Im Webinar kam genau die Frage: „Heißt das, ich muss keine Ausschreibung mehr machen?" Die Antwort: Jein. Initial bleibt eine Ausschreibung ratsam — sie schätzt das Preisniveau ab und liefert die Daten, auf denen eine gute Indexierung überhaupt aufsetzt. Ist die Indexierung dann sauber hinterlegt, trägt sie zwei bis drei Jahre, ohne neu auszuschreiben. Neu ausgeschrieben wird erst wieder, wenn sich die Marktopportunität grundlegend ändert. Kurz: einmal sauber einkaufen — und danach fair anpassen lassen.

Ausblick: die Fallstricke

Worauf es im Detail ankommt, steckt in der Methodik der Klausel: der richtige Stichmonatsbezug, die Wahl der zugrunde gelegten Indizes, sinnvolle Schwellenwerte — und der Bias, der entsteht, wenn der Lieferant das Anpassungsmodell selbst stellt. Diese Praxisfragen vertiefen wir im zweiten Teil der Reihe: „Best Practices der Preisindexierung", mit Beispielen aus fünf Jahren Ausschreibungsdaten.

Quellen & Methodik

  • Dieser Beitrag fasst Teil 1 des PAXLY-Webinars „Preisindexierung statt pauschaler Preiserhöhung" vom 3. Juni 2026 zusammen (Torsten Beyenbach, Sascha Möller; Moderation Vanessa Höfer).
  • Marktindizes: anerkannte, öffentlich nachvollziehbare Indizes — amtliche Erzeugerpreisindizes von Destatis und branchenübliche Rohstoffnotierungen. PAXLY nutzt diese als Referenz und claimt keine eigenen tagesaktuellen Marktdaten.
  • Marktbeispiele: Kraftliner-Entwicklung und Diesel-Aufschläge, Anfang 2026.
  • Rechenbeispiel: ~2,5 % je Anpassung auf Basis von rund fünf Jahren PAXLY-Projekterfahrung; illustrativ auf 1 Mio. € Einkaufsvolumen gerechnet.

Häufige Fragen

Was ist eine Preisanpassungsklausel im Verpackungsvertrag?

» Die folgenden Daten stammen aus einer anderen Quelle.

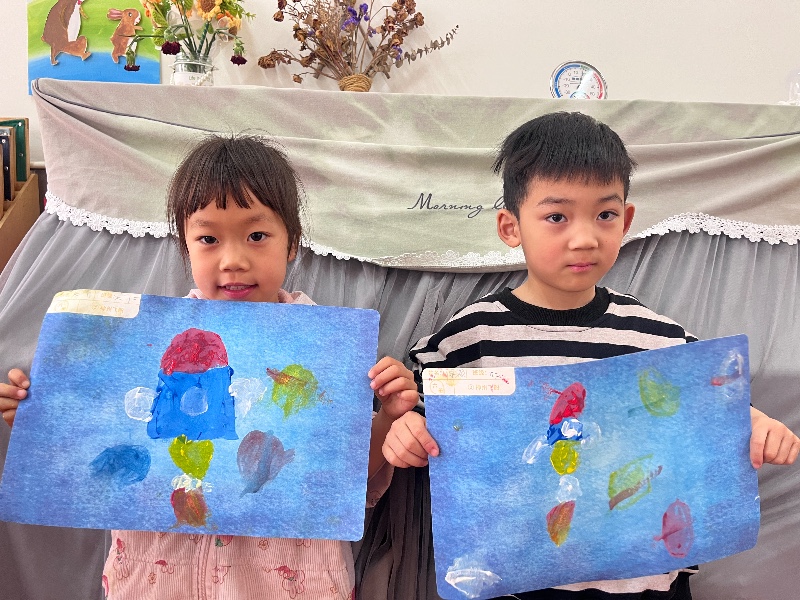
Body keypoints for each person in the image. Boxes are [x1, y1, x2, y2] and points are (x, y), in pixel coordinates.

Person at [381, 112, 800, 599]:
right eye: (557, 217)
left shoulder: (657, 337)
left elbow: (713, 405)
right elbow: (415, 406)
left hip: (642, 582)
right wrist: (404, 426)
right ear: (510, 227)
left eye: (604, 215)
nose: (585, 238)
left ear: (626, 220)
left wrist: (754, 423)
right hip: (517, 581)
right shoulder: (473, 335)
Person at [0, 133, 418, 600]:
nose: (233, 260)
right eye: (208, 239)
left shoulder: (325, 351)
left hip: (288, 581)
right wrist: (40, 424)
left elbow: (341, 476)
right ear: (185, 246)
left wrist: (390, 416)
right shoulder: (144, 345)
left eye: (257, 236)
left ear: (292, 243)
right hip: (159, 577)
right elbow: (100, 457)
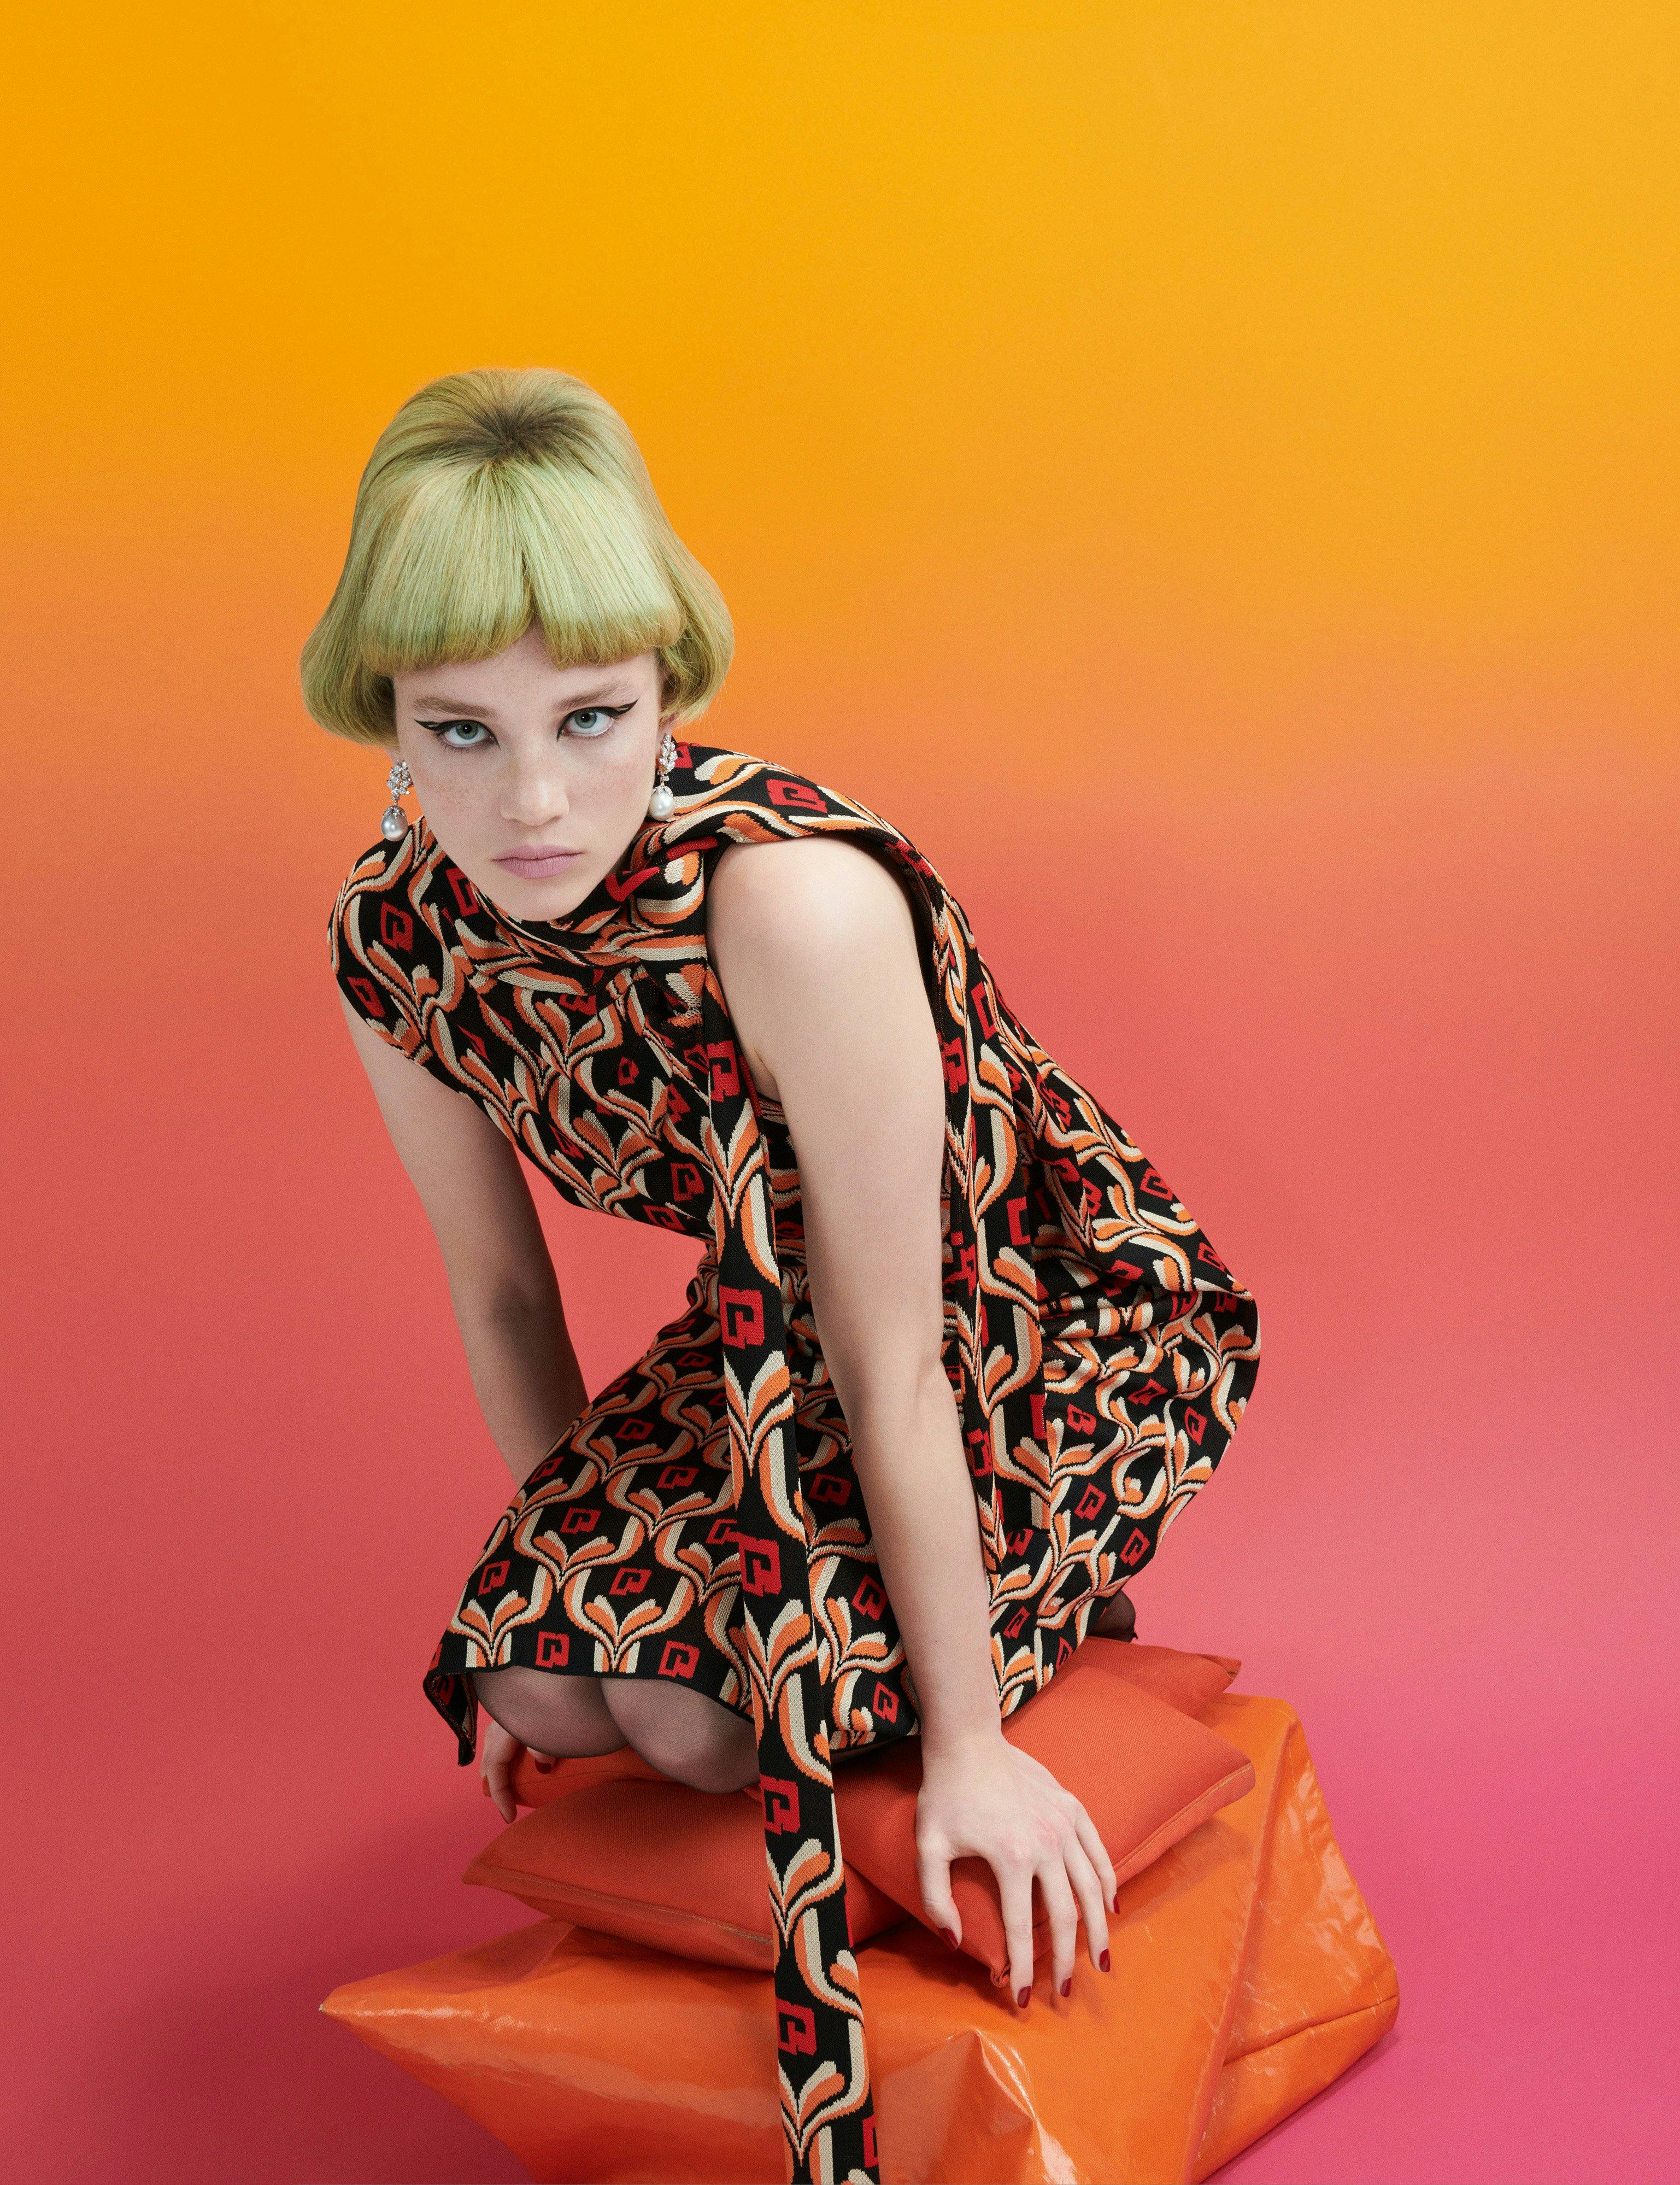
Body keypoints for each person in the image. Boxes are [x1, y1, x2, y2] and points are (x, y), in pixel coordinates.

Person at [303, 366, 1261, 2184]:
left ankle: (1011, 1643)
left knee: (679, 1711)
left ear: (670, 691)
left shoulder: (790, 905)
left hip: (1026, 1320)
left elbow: (896, 1353)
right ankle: (808, 1645)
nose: (529, 802)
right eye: (459, 733)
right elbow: (506, 1297)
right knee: (548, 1692)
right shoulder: (401, 934)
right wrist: (568, 1578)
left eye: (592, 720)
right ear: (387, 727)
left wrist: (966, 1751)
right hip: (757, 1338)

Die Klausel regelt, wie sich der Einkaufspreis über die Vertragslaufzeit mit dem Markt verändert. Fast jeder Vertrag enthält eine. Das Problem: Weil die Materie komplex ist (Rohstoffe, Energie, Logistik, viele Indizes), wird die Klausel meist sehr einfach formuliert — und diese Einfachheit lässt Auslegungsspielraum, den in der Regel der Lieferant zu seinen Gunsten nutzt.

Warum werden Preissenkungen oft nicht weitergegeben?

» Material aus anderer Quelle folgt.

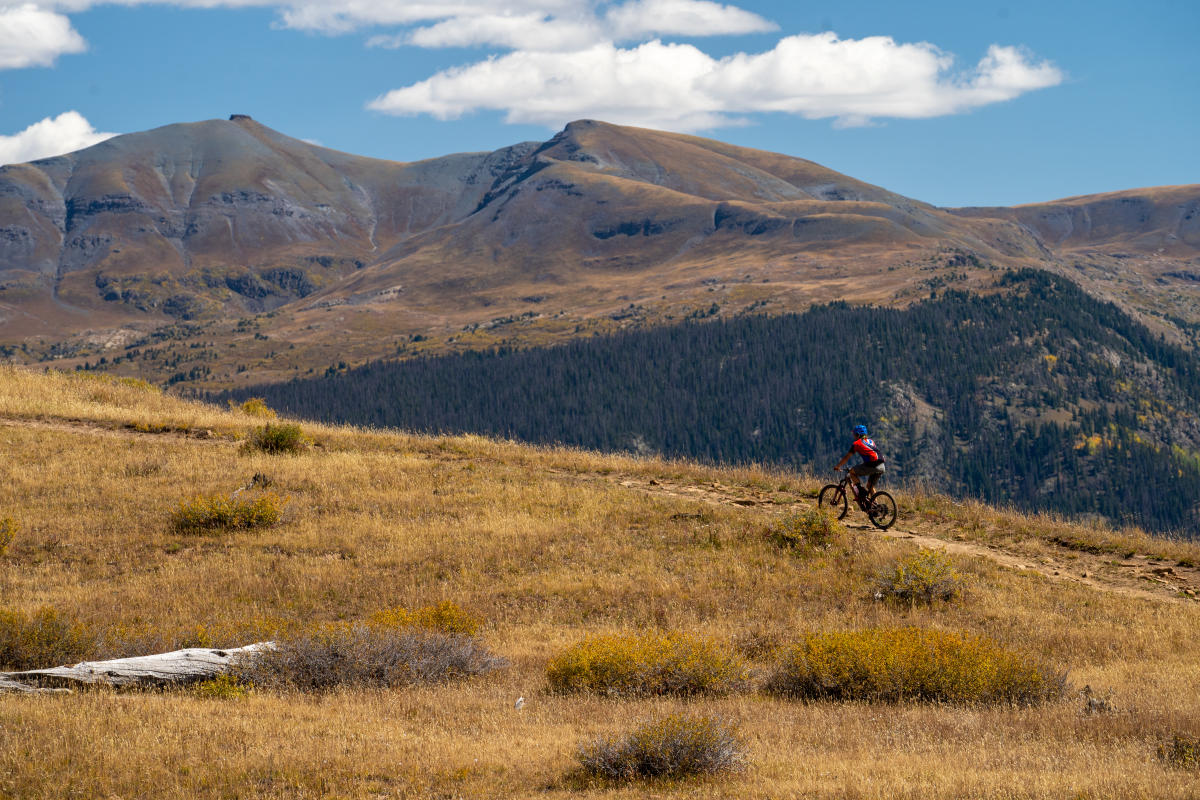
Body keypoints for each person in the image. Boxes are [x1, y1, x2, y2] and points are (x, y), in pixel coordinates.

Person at [834, 424, 885, 507]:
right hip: (881, 466)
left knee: (851, 473)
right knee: (870, 486)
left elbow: (847, 457)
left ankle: (861, 491)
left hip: (873, 465)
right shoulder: (871, 441)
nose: (853, 436)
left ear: (858, 434)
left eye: (854, 434)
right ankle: (875, 506)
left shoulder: (856, 444)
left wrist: (838, 466)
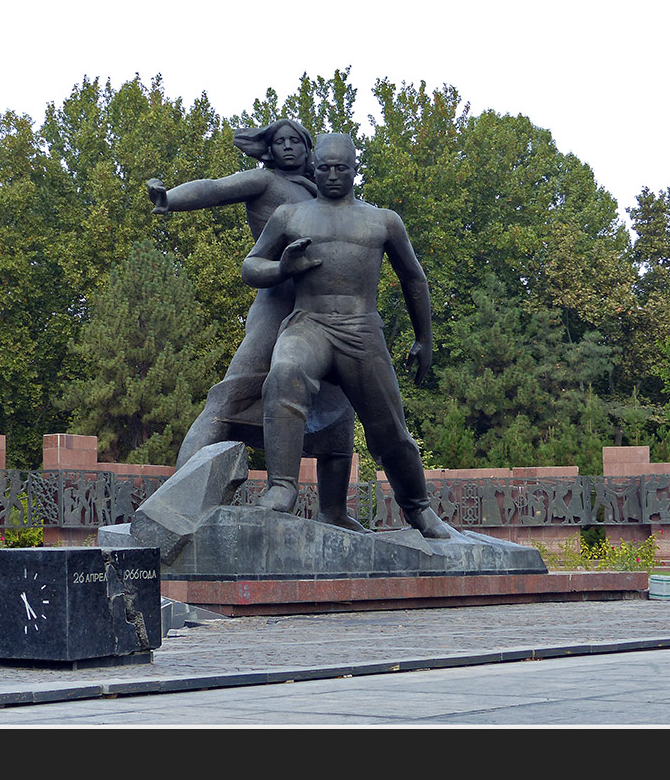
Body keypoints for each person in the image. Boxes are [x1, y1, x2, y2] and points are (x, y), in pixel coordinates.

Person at [147, 118, 358, 527]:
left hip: (323, 313)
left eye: (297, 141)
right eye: (280, 142)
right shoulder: (264, 184)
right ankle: (178, 498)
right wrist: (170, 198)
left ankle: (334, 511)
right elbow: (214, 187)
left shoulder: (321, 192)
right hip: (276, 303)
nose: (289, 148)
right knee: (230, 395)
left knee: (337, 408)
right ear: (268, 149)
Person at [241, 133, 450, 539]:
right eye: (324, 168)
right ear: (313, 168)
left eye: (342, 168)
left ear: (356, 169)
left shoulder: (383, 219)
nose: (332, 175)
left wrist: (424, 339)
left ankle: (420, 509)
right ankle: (281, 487)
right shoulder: (289, 216)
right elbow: (251, 267)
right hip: (309, 323)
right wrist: (282, 268)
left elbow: (414, 279)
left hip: (362, 331)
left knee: (390, 428)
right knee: (284, 374)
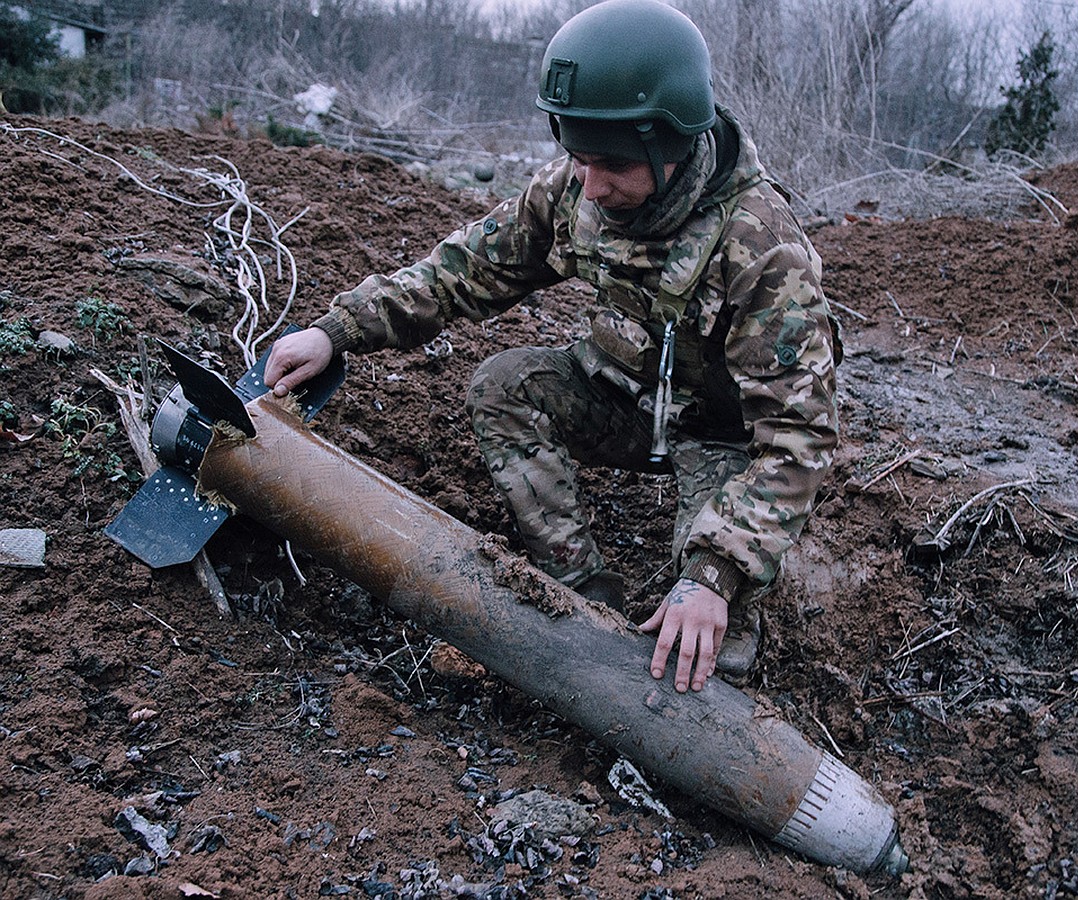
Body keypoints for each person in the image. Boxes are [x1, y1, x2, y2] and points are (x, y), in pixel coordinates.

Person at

Wegen der Informationsasymmetrie. Der Lieferant kennt die Rohstoff- und Energiezyklen tagesgenau; im Mittelstand verantwortet der Einkauf Verpackung neben vielen anderen Warengruppen. Eine zu einfache Klausel lässt sich dann so handhaben, dass Erhöhungen prompt und in voller Höhe kommen, Senkungen dagegen spät, abgeschwächt oder gar nicht — und der Kunde hat kaum die Daten, um das zu prüfen.

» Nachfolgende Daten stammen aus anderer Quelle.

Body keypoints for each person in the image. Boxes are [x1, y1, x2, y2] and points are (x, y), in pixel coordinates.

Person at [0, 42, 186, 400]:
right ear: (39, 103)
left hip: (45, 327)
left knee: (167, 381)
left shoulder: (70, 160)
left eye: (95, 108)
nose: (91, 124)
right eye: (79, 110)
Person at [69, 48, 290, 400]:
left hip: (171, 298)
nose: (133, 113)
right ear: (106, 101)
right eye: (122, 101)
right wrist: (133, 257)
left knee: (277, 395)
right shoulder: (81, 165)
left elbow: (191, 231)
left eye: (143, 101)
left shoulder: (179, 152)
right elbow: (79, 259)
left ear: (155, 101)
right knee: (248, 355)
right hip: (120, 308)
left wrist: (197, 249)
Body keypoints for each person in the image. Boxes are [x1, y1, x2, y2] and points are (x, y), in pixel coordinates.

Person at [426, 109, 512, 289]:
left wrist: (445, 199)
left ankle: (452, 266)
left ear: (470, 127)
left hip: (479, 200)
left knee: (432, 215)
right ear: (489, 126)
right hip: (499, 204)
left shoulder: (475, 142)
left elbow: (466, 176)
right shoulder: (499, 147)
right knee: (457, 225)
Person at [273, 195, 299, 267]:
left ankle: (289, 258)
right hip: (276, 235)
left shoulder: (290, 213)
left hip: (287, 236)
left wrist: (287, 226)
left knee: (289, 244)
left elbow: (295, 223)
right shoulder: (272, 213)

Was macht eine gute Preisindexierung aus?

Vier Dinge: eine artikelgenaue Kostenstruktur auf höchster Ebene; die Auswertung aller relevanten Kostenbestandteile (nicht nur Material); vollständige Automatisierung, um Zeitaufwand und vor allem Fehler zu vermeiden; und eine herstellerunabhängige Instanz, damit nicht die Partei das Modell stellt, die davon profitiert. Grundlage sind anerkannte, öffentlich nachvollziehbare Marktindizes wie die amtlichen Erzeugerpreisindizes von Destatis und branchenübliche Rohstoffnotierungen.

Was kostet eine schlecht gemachte Preisanpassung?

Aus rund fünf Jahren Praxis: Pro Anpassung entsteht zwischen üblicher und sauber gemachter Indexierung im Schnitt ein Delta von etwa 2,5 % — zu Ihren Lasten. Bei 1 Mio. € Einkaufsvolumen sind das 25.000 € je Anpassung. Da jede Anpassung auf der vorherigen aufbaut, summiert sich das wie ein negativer Zinseszinseffekt über die Jahre.

Muss ich mit einer Indexklausel noch ausschreiben?

Jein — und es sind zwei verschiedene Dinge. Die Ausschreibung ist der einmalige Einkaufsmoment: Initial bleibt sie ratsam, um das Preisniveau abzuschätzen und die Daten für eine gute Indexierung zu gewinnen. Ist die Indexierung sauber hinterlegt, trägt sie danach zwei bis drei Jahre, ohne neu auszuschreiben. Neu ausgeschrieben wird erst, wenn sich die Marktopportunität grundlegend ändert.